STORY: "The trouble with shaken baby syndrome," by James Ross Gardner, published by Seattle Met on April 1, 2014.

SUB-HEADING: "After three decades and thousands of accusations and fractured lives, medical and legal experts are challenging shaken baby syndrome as a diagnosis. And as one family demonstrates, we can't wait any longer to get it right."

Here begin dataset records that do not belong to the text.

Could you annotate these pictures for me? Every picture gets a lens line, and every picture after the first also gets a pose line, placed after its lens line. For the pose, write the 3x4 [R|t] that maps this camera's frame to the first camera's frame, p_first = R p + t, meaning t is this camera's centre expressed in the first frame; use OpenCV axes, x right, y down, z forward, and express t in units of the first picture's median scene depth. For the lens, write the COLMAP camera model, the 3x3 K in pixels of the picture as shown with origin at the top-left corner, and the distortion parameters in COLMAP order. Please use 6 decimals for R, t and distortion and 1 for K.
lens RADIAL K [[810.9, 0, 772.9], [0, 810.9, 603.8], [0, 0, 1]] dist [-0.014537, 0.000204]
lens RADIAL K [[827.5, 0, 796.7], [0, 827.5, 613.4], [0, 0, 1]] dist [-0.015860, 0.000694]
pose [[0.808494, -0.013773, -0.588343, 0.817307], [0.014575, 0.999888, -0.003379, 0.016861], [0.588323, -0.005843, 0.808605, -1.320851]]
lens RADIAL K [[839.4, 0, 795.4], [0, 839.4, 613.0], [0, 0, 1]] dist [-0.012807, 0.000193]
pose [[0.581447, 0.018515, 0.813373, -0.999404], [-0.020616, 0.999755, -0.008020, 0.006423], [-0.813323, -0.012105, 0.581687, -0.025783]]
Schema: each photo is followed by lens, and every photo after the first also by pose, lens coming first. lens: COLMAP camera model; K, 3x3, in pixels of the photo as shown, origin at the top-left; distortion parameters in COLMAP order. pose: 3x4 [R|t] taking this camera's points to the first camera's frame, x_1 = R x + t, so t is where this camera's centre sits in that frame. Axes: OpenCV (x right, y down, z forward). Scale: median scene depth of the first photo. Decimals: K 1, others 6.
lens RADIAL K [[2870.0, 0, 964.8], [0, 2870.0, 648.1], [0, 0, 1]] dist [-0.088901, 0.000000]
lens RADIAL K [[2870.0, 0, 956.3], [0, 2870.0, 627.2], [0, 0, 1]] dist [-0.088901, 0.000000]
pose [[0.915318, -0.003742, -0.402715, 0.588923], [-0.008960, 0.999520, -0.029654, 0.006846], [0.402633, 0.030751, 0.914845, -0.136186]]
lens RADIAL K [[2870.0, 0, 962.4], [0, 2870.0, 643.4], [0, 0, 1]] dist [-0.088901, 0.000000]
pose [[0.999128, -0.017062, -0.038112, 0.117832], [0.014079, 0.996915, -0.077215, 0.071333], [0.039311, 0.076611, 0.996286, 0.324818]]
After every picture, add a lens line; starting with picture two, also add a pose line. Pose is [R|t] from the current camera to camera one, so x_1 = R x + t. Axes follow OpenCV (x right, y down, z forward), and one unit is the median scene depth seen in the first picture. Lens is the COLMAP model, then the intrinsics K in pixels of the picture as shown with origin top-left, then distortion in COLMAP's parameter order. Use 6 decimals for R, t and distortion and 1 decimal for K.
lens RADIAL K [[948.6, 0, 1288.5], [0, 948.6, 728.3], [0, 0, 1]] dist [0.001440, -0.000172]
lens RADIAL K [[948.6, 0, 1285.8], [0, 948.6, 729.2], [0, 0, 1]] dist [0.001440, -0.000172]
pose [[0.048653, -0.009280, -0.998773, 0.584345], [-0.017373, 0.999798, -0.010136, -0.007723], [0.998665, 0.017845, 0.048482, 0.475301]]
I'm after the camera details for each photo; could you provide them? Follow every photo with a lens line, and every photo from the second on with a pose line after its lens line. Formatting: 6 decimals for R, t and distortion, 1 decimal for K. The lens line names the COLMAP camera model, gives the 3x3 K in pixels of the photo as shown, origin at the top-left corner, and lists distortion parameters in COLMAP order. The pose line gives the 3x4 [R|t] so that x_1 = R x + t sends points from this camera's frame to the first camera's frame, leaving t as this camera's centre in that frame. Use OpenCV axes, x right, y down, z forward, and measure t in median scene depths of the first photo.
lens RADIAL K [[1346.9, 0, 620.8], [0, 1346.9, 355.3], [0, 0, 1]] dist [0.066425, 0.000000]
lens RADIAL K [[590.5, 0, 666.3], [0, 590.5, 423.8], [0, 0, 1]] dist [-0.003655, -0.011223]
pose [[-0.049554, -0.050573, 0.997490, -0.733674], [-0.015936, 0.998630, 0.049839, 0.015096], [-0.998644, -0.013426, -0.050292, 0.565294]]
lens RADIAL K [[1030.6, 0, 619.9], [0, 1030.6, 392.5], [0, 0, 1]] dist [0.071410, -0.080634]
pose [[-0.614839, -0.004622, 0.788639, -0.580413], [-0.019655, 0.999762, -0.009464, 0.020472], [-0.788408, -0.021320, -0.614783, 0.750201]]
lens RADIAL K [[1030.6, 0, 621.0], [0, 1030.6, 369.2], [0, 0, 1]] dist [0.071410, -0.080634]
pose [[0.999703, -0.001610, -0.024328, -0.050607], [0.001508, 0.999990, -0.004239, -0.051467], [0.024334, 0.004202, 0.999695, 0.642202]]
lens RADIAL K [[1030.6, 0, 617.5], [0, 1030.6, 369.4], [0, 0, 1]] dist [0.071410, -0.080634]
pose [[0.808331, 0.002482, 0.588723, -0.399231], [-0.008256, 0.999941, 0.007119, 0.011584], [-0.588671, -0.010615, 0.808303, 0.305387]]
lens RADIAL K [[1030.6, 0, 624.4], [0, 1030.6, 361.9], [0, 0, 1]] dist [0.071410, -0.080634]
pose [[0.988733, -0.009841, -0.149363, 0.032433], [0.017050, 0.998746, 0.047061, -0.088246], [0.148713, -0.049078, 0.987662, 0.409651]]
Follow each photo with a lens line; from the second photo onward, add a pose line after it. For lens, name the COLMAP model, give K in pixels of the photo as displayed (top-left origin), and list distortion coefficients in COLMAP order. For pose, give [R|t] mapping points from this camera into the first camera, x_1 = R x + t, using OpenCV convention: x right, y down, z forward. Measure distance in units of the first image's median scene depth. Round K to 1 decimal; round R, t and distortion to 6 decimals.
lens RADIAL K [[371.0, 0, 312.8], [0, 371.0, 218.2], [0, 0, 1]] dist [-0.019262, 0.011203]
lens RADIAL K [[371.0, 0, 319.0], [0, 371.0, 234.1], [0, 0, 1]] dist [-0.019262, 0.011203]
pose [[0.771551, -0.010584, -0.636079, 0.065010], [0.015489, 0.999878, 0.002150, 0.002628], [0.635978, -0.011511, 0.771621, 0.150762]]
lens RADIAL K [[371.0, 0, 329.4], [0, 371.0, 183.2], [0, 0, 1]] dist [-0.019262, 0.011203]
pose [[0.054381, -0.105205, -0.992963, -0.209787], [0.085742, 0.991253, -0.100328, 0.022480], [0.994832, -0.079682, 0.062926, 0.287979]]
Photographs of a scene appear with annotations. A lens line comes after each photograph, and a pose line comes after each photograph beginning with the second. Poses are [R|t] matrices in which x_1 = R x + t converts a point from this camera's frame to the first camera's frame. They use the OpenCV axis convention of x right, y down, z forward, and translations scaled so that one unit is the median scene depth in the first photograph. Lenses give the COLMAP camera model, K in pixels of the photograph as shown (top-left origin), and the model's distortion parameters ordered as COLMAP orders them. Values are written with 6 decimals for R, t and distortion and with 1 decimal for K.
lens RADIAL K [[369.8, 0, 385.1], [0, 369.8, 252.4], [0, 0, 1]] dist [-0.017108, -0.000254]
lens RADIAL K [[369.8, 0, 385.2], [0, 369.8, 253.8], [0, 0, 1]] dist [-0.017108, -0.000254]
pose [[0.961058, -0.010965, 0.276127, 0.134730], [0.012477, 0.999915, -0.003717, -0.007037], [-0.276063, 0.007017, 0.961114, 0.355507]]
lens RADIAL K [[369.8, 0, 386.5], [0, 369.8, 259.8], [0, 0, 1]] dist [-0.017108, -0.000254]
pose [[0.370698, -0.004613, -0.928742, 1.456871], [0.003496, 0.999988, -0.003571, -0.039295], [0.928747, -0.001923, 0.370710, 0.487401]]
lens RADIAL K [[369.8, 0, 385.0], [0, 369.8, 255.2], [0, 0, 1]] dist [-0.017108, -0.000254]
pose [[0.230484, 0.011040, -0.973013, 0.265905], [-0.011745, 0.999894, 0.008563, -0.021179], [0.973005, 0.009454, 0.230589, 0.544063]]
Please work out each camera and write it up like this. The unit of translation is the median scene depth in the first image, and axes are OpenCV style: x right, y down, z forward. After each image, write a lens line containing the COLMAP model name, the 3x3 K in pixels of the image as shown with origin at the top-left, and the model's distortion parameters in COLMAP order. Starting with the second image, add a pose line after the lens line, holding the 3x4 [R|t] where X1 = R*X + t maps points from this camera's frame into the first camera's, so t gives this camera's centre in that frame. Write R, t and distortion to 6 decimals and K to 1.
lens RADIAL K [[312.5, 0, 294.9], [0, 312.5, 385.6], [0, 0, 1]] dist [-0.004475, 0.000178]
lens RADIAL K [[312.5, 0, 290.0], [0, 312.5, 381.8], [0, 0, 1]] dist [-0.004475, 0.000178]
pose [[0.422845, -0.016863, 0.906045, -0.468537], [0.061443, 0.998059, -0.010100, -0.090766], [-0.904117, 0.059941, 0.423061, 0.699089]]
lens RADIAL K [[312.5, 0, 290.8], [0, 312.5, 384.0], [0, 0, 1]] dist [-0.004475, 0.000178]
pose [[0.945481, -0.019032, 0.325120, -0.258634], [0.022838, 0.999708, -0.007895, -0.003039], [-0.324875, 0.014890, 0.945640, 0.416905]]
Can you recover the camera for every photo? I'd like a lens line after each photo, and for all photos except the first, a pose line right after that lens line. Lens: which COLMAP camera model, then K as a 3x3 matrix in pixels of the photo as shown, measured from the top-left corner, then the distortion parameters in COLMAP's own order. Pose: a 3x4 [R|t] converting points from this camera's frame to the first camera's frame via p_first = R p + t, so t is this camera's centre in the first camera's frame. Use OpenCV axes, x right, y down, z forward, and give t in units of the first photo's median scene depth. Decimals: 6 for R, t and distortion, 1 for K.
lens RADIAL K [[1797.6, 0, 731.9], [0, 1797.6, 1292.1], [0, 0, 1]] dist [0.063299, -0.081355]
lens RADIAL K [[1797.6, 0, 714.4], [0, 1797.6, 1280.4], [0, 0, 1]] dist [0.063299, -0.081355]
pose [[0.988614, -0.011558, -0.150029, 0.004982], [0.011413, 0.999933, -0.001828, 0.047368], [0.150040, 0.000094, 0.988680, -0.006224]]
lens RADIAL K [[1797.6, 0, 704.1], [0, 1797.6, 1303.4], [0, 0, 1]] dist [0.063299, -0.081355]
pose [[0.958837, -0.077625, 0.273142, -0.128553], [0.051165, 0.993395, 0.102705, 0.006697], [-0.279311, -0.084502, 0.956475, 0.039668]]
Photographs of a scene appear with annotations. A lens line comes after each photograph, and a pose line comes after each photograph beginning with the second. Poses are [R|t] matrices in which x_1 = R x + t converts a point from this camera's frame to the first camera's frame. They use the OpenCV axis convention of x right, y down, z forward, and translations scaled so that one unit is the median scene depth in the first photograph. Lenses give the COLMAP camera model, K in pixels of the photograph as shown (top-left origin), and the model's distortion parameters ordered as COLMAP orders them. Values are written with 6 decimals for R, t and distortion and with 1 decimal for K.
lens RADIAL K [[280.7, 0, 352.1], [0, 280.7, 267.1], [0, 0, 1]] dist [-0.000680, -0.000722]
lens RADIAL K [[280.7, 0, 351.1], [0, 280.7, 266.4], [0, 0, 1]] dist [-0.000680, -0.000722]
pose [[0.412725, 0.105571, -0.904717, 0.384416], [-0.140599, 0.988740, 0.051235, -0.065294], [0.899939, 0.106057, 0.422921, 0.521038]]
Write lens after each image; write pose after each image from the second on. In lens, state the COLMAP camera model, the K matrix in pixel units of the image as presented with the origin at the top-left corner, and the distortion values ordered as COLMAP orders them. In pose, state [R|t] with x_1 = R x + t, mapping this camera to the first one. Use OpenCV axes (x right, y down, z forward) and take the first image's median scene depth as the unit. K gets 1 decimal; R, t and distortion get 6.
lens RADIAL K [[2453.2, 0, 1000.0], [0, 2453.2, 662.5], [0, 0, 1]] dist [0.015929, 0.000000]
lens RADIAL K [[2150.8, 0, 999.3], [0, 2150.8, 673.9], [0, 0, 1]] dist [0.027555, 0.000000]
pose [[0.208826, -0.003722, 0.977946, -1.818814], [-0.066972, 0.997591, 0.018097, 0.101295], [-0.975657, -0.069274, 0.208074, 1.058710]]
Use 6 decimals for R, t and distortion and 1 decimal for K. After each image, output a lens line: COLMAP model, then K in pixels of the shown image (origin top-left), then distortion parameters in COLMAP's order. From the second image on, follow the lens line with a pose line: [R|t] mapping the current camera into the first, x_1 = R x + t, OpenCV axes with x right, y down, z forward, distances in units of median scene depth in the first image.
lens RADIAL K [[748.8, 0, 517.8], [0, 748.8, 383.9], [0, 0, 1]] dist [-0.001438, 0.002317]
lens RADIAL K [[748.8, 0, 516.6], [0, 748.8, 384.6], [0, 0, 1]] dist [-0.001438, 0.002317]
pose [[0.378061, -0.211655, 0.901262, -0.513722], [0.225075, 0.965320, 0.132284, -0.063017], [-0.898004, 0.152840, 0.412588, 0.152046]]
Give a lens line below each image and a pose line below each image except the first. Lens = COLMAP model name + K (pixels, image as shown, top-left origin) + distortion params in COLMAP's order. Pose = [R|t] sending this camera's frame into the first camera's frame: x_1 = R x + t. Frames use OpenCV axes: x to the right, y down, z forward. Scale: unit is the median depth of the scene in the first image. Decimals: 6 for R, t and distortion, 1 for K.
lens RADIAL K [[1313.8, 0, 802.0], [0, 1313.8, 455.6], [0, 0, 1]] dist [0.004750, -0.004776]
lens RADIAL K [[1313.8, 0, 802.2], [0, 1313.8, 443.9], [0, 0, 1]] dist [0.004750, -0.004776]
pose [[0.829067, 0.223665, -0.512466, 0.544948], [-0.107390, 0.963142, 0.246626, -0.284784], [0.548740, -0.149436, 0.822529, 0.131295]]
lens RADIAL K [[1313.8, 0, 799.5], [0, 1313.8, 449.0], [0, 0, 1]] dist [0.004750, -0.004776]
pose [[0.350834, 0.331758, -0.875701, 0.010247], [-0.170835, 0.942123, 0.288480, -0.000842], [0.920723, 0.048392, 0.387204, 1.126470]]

GIST: "The symptoms medical professionals look for, identified via brain scans and basic eye exams, have functioned as a kind of prosecutorial slam dunk for decades. A case analysis issued in 2007 put the conviction rate of those accused of SBS at 95 percent, 90 percent of which resulted in life sentences, notes Deborah Tuerkheimer, a DePaul University law professor and author of the just-published book, Flawed Convictions: “Shaken Baby Syndrome” and the Inertia of InjusticeSBS has been used, Tuerkheimer writes, to establish “each element of the crime charged: that the act of shaking caused the infant’s injury or death; that the shaking was sufficiently violent to evince the mental state required for guilt; and that the person who shook the baby was the defendant.” Put more bluntly, she recently told me, SBS comes “as close as one could imagine to a medical diagnosis of murder.” That’s changing.  A number of reexamined cases in recent years—aided by new technology and debate among medical experts—have put proponents of the SBS hypothesis on the defensive. Ernie Lopez, who was serving a 60-year-sentence for shaking an infant in his care to death, is now free, thanks in part to the work of retired Seattle lawyer Heather Kirkwood. So is Audrey Edmunds, a woman charged with the murder of a child in her care in the 1990s.  Yet even if they’re ultimately absolved of any wrongdoing, those suspected of SBS are left to pick through the debris of their former lives: loss of employment, financial ruin, the stigma of having been labeled a child abuser."